Vergnügliche Episoden aus dem Berufs- und Familienleben. Denn mit einem Lächeln geht gleich alles leichter.
Golf für Anfänger
Vom Golfen habe ich ungefähr so viel Ahnung wie ein Dackel vom Obstbaumschnitt. Deswegen zögerte ich eine Zehntelsekunde länger als gewohnt, als die Kolleginnen und Kollegen einen Gruppenbesuch ins Topgolf nach Oberhausen vorschlugen. Golfen – kann ich doch gar nicht! „Ach was“, kickte eine Kollegin meine Bedenken über Bord, schließlich gehe es doch in erster Linie um einen geselligen Abend im Kollegen-Kreise abseits von dem eng getakteten Arbeitsalltag. Okay. Ich sagte zu.
Daheim googelte ich nach und fand heraus, dass es sich bei Topgolf um ein großes Unterhaltungszentrum mit modern ausgestatteten Driving-Ranges sowie mondänen Lounges handelt: „Genießt einen perfekten Tag in eurer Bay. Hier bekommt ihr alles, was ihr braucht!“, verspricht die Werbung auf der Homepage.
Richtiger Schläger und ein anregendes Getränk
Vor Ort erfuhren wir dann, was wir brauchen: eine individuelle Registrierung, den richtigen Schläger und ein anregendes Getränk. Dann stand ich im 1. Obergeschoss auf dem rechteckig ausgelegten grünen Teppich meines Abschlag-Platzes und blickte auf den weiten, mit hohen Netzen umzäunten Zielbereich vor mir. Welches der in unterschiedlichen Farben leuchtenden Kreiselemente sollte ich anvisieren? Das rote Rund lag ganz vorne an. Das gelbe schien meiner Einschätzung auch noch für den Laien erreichbar. Wer aber außer Tiger Woods das Bällchen in dem eisblau-funkelnden Krater am Ende des Rasenplatzes versenken können sollte, das blieb mir ein Rätsel.
90 harte Wettkampfminuten
Um es kurz zu machen: Nach mehrfachen „Luftschlägen“, bei dem mein Ball bewegungslos auf dem Kunststoff-Stift liegen blieb, überwand ich schließlich das erste Auffang-Gummi-Gitter, so dass die Kugel – plopp – zumindest schon einmal nach unten plumpste.
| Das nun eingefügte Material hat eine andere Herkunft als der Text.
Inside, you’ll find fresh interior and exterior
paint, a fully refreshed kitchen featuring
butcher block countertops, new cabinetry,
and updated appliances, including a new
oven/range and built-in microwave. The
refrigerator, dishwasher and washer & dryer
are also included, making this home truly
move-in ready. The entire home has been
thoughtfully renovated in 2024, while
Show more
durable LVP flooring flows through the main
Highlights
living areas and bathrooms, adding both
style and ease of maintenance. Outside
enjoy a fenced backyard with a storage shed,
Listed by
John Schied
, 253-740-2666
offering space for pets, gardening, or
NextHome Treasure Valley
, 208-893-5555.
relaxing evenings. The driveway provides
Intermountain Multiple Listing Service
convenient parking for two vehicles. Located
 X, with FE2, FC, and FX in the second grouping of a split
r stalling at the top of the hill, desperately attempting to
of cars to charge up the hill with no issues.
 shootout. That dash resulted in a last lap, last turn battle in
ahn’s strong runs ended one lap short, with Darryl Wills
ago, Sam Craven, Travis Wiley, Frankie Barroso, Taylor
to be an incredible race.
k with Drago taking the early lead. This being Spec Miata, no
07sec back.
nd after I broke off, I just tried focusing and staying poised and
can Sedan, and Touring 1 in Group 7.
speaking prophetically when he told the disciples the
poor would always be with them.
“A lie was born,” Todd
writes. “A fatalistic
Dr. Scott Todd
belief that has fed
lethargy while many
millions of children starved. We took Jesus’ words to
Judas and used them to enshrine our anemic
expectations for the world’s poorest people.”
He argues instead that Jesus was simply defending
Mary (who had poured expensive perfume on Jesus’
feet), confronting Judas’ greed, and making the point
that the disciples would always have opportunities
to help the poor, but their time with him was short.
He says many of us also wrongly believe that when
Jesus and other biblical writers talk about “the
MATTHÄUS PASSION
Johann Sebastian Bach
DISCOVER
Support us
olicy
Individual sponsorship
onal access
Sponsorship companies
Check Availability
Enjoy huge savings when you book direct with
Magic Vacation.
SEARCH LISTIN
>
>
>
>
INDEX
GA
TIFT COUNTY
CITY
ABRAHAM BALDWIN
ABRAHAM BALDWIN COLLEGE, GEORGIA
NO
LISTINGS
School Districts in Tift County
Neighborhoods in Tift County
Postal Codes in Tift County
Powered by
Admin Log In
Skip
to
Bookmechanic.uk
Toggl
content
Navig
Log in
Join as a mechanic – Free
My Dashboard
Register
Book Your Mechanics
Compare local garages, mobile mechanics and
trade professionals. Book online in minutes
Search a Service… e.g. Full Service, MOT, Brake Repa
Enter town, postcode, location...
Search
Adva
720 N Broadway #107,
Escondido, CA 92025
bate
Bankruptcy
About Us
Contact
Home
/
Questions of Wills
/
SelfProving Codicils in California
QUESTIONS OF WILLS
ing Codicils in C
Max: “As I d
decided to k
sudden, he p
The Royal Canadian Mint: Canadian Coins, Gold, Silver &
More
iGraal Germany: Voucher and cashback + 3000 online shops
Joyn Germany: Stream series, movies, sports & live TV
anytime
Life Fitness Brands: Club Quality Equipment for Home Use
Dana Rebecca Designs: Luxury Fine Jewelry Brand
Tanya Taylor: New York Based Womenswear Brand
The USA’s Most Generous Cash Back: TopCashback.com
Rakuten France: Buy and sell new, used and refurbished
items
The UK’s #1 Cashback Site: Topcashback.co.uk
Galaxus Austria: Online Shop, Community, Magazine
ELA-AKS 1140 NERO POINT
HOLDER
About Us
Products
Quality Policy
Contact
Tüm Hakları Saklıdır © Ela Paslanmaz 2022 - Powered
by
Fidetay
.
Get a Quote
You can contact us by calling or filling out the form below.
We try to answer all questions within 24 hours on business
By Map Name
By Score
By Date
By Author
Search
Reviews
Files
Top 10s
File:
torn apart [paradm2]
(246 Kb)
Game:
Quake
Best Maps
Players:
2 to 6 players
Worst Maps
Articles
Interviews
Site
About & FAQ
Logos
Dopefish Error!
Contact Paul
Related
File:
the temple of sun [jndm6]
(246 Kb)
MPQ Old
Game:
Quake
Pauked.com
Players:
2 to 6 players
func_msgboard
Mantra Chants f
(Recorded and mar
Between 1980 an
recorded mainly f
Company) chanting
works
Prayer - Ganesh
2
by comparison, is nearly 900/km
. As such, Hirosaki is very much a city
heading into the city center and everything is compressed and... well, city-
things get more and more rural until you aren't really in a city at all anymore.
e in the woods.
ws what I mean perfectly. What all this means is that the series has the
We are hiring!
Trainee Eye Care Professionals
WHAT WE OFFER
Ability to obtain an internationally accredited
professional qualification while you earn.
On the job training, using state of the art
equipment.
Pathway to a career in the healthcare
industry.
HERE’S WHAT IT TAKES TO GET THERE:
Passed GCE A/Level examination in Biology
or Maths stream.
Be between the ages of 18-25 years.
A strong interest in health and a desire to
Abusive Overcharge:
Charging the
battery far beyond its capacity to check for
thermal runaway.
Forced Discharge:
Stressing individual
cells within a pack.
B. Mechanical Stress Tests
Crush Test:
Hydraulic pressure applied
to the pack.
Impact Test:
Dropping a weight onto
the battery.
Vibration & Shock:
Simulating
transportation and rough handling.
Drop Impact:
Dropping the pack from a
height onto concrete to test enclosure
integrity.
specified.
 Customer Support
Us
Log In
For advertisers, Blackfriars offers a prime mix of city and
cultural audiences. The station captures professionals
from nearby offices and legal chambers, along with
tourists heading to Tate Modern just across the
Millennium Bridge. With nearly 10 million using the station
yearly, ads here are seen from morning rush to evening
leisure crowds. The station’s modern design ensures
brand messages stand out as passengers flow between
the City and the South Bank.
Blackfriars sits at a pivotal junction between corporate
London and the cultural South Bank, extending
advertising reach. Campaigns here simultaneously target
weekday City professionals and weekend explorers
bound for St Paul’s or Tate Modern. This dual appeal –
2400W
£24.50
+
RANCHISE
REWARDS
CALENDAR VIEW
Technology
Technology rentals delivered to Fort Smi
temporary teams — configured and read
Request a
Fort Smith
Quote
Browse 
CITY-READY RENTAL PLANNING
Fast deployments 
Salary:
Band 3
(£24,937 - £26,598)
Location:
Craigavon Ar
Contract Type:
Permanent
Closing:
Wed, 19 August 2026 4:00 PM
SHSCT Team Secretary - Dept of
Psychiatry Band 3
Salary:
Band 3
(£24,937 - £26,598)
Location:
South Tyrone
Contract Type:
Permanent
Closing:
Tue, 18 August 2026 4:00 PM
Mit beherztem Schlag traf ich später dann das rote Loch und brachte es mit einigen Treffern im „gelben Schlund“ zu einem bescheidenen Achtungserfolg. Nach 90 harten Wettkampfminuten durfte ich mich dann über einen guten Platz im Mittelfeld der Rangliste freuen. Weitester Schlag 74 Meter, höchster 5. Geht doch!
„War doch nett, nicht wahr?“, sagte die Kollegin. Ja, und auch noch nachhaltig: Der Schmerz in meiner rechten Kalkschulter erinnerte mich noch tagelang an das gesellige Kollegen-Treffen.
Übrigens: Ich weiß auch schon, was ich für das nächste Treffen vorschlage: Bowlen. Habe ich auch noch nie gemacht. Dabei wollte ich schon immer wissen, wie das funktionieren kann, ohne dass der Finger in der Kugel stecken bleibt.